## EXERCISE PROMPT:
Look through the data for the string "акустика". Copy every line where it is found.

*** Opening of GIVEN INFORMATION ***

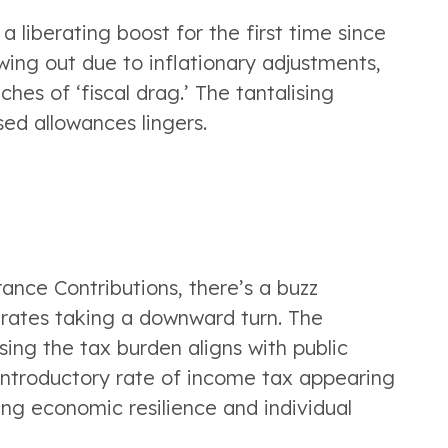
liberating boost for the first time since 
ing out due to inflationary adjustments, 
hes of ‘fiscal drag.’ The tantalising 
sed allowances lingers.
ance Contributions, there’s a buzz 
rates taking a downward turn. The 
ng the tax burden aligns with public 
introductory rate of income tax appearing 
g economic resilience and individual 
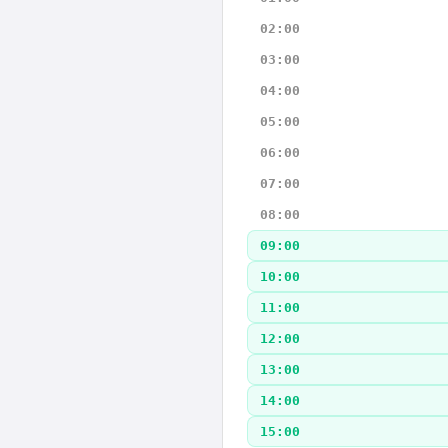
02:00
03:00
04:00
05:00
06:00
07:00
08:00
09:00
10:00
11:00
12:00
13:00
14:00
15:00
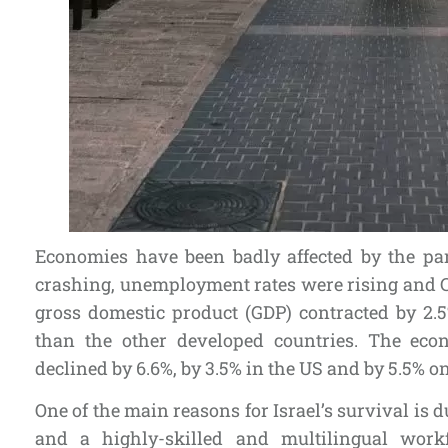
Economies have been badly affected by the p
crashing, unemployment rates were rising and CO
gross domestic product (GDP) contracted by 2.5
than the other developed countries. The ec
declined by 6.6%, by 3.5% in the US and by 5.5% o
One of the main reasons for Israel’s survival is d
and a highly-skilled and multilingual work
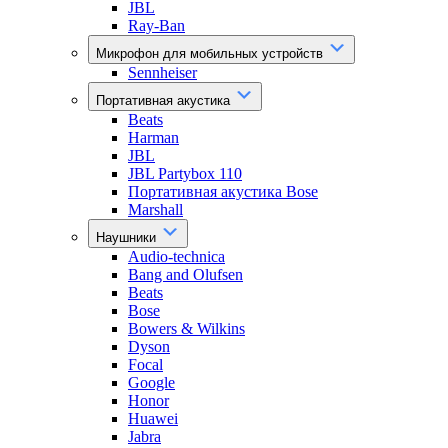
JBL
Ray-Ban
Микрофон для мобильных устройств
Sennheiser
Портативная акустика
Beats
Harman
JBL
JBL Partybox 110
Портативная акустика Bose
Marshall
Наушники
Audio-technica
Bang and Olufsen
Beats
Bose
Bowers & Wilkins
Dyson
Focal
Google
Honor
Huawei
Jabra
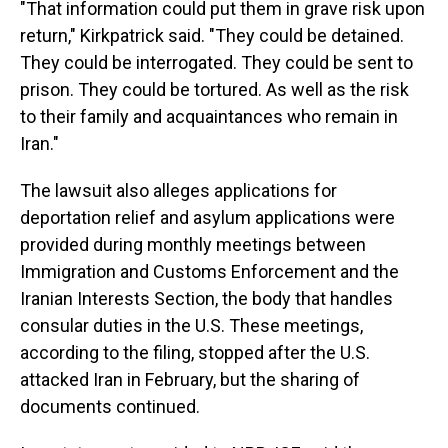
"That information could put them in grave risk upon
return," Kirkpatrick said. "They could be detained.
They could be interrogated. They could be sent to
prison. They could be tortured. As well as the risk
to their family and acquaintances who remain in
Iran."
The lawsuit also alleges applications for
deportation relief and asylum applications were
provided during monthly meetings between
Immigration and Customs Enforcement and the
Iranian Interests Section, the body that handles
consular duties in the U.S. These meetings,
according to the filing, stopped after the U.S.
attacked Iran in February, but the sharing of
documents continued.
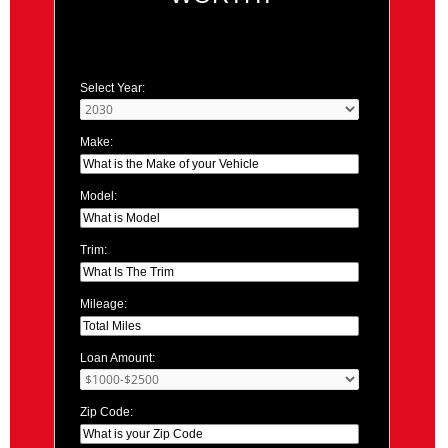
Select Year:
Make:
Model:
Trim:
Mileage:
Loan Amount:
Zip Code:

*** Close of GIVEN INFORMATION ***

## TASK SOLUTION:
Портативная акустика
Портативная акустика Bose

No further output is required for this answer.